KHOU in Houston reports that over 1% of the adults in America are in prison – more than China and, tellingly, more than Iran. America is supposed to be the land of the free. So why are so many of our citizens in the pokey?
Drugs, in a word.
“After 15 years in the justice system, I can tell you undoubtedly what’s driving the train in our incarceration rates are drug offenders — and a lot of that is low-level drug offenders,” [District] Judge [Caprice] Cosper said.
Consider this, of the 50,000-plus felony filings in Harris County courts last year, 20,500 were drug possession cases.
“Of the 20,500 cases, about 12,500 cases were for possession of less than one gram of penalty group one controlled substances: crack, heroine, meth,” the judge said.
Boiling those numbers down, about 25% the felony cases in Harris county, which contains Houston, the largest city in Texas, are targeting nickel-and-dime drug users.
Presumedly these cases are rather simple to prosecute, which causes me to believe that they account for something less than 20% of the money spent by the county prosecuting felony offenders. Still, it’s not chicken feed – some estimates put the national direct cost of drug enforcement laws at nearly $48B.
So why are we doing it?
There’s a long-standing notion in this country that precedent is as important or more important than current values when it comes to applying the law. Drug possession is illegal, so we need to prosecute it, per prior precedent. Obviously this assumes that decisions made in the past are correct. In this case I don’t believe that’s true.
Instead of simply following along with the laws as they exist today America should question the past decisions that got us to this point as we do in regard to other issues. What are the objectives of these laws? Are those objectives truly desirable? And are there better ways to achieve them?
Barack Obama previously suggested that very thing.

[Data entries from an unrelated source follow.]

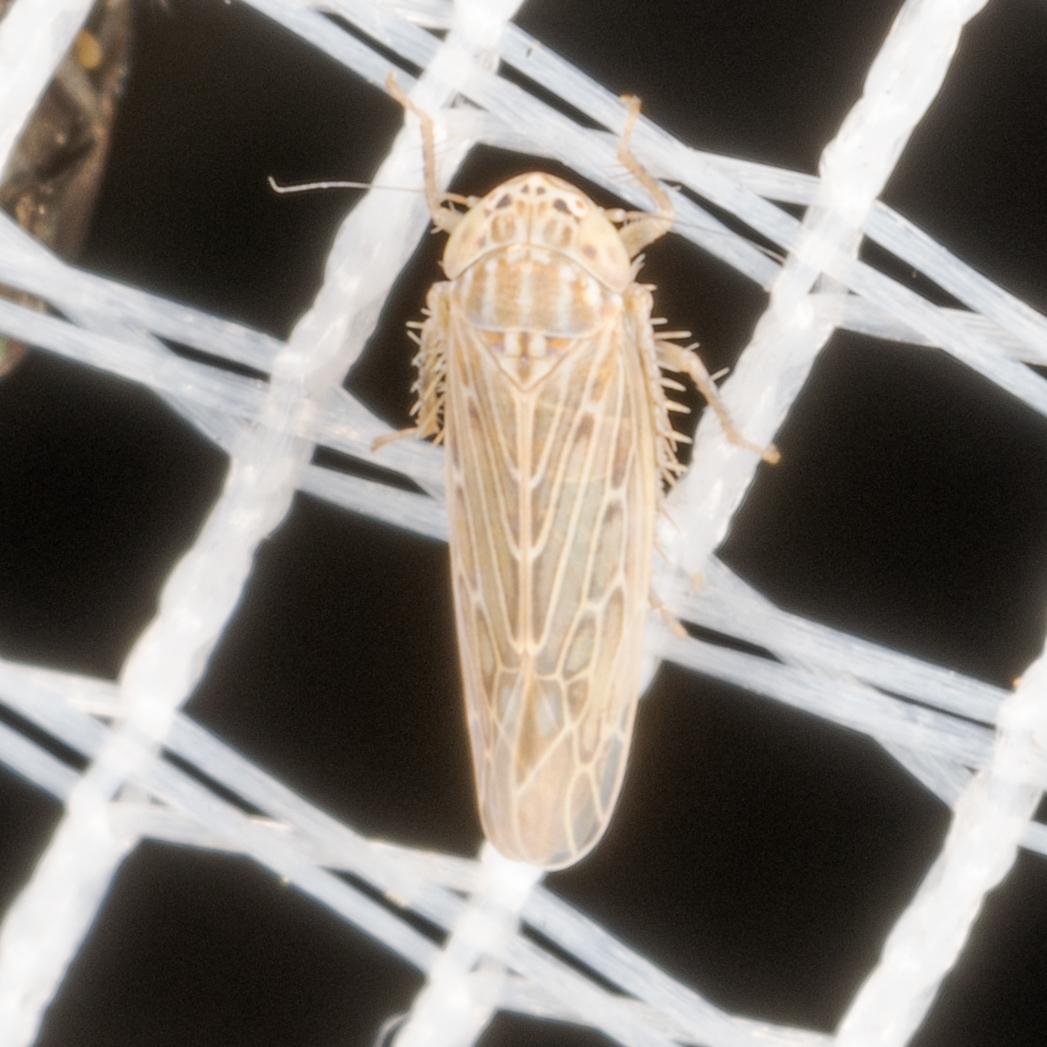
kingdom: Animalia
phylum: Arthropoda
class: Insecta
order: Hemiptera
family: Cicadellidae
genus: Graminella
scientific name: Graminella sonora
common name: Lesser lawn leafhopper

Unfortunately, he came at it from a racial angle, saying:
…let’s not make the punishment for crack cocaine that much more severe than the punishment for powder cocaine when the real difference is where the people are using them or who is using them.

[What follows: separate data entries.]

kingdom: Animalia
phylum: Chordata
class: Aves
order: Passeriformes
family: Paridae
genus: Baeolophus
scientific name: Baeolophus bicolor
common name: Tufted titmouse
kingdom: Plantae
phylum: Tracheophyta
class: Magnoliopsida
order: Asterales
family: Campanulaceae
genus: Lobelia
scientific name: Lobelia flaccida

Actually, the real difference is the danger of the drug, making Obama’s statement rather silly, particularly when uttered by the Great Uniter. If drug laws are to exist, it makes perfect sense to require stiffer penalties for harder drugs. But must we have them?

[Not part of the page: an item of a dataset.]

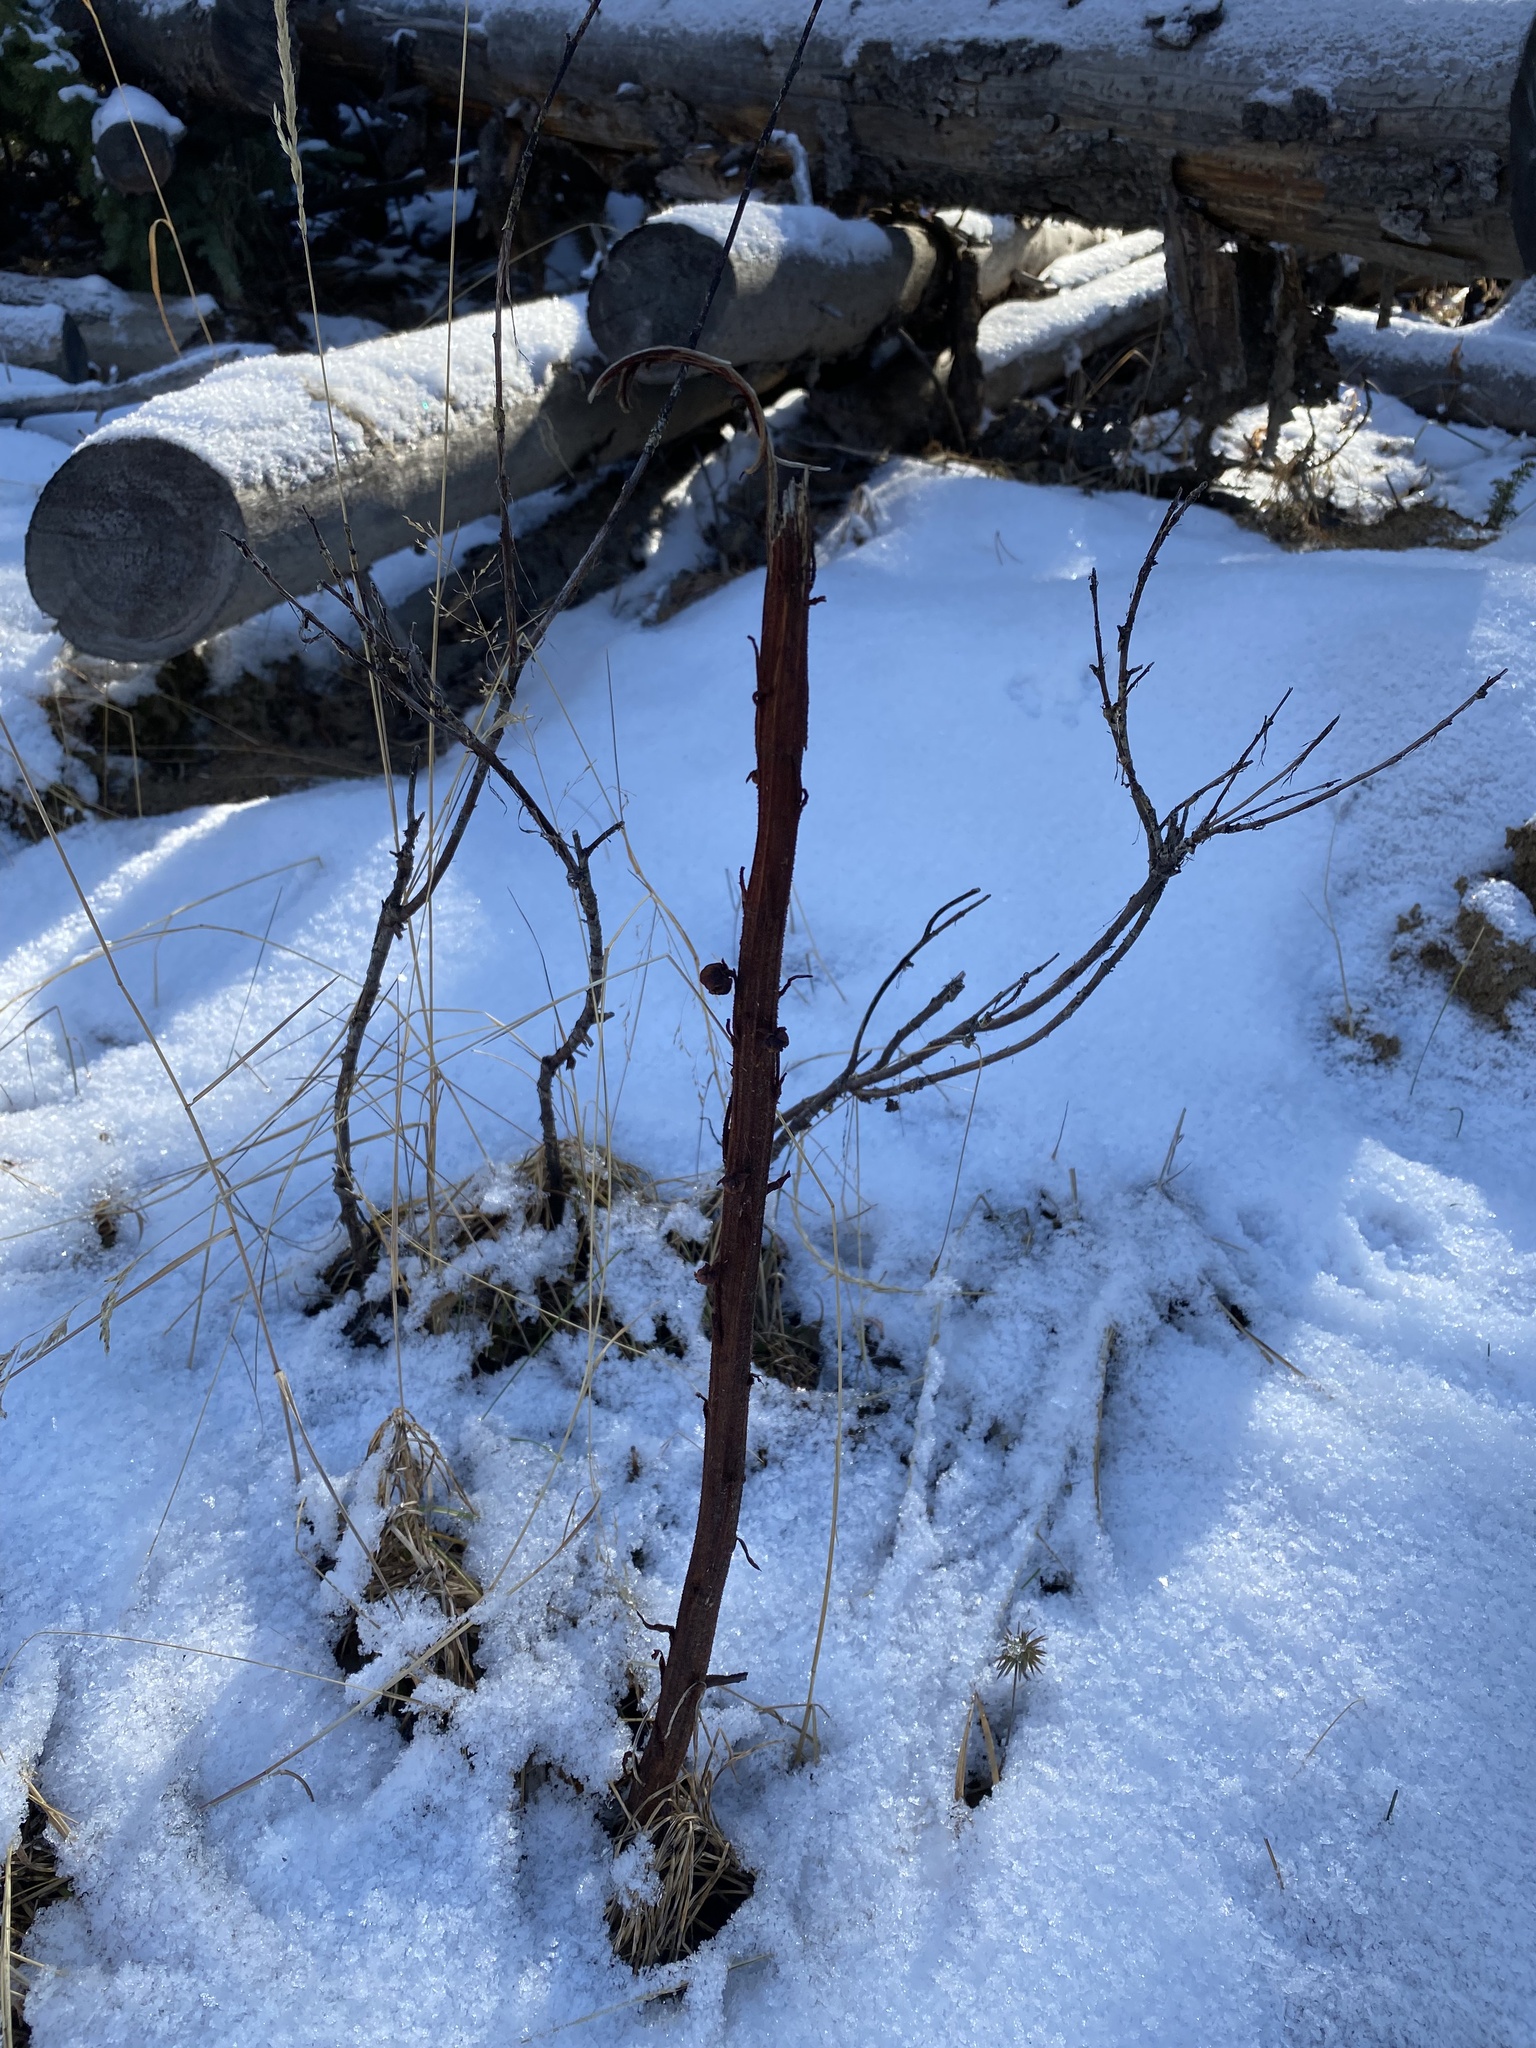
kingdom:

It’s clear that drug laws exist primarily to protect people from their predilection to abuse their bodies in return for a brief, pleasurable high. Why is this important? If this goal is examined rationally, I would suggest that it’s not important and that these laws exist on inertia alone. If that’s true, these laws should be dispensed with.
If I’m wrong, are we going to start criminalizing other self-destructive behaviors, alcohol being the obvious example? What about smoking? Should this foul habit be made illegal as part of a Democrat’s universal health plan? Or pre/extra-marital sex, a behavior that directly leads to a dysfunctional society?
I don’t think we should go there, for it seems to me that we’re already paying too high a price for attempting to protect people from their own self-indulgences.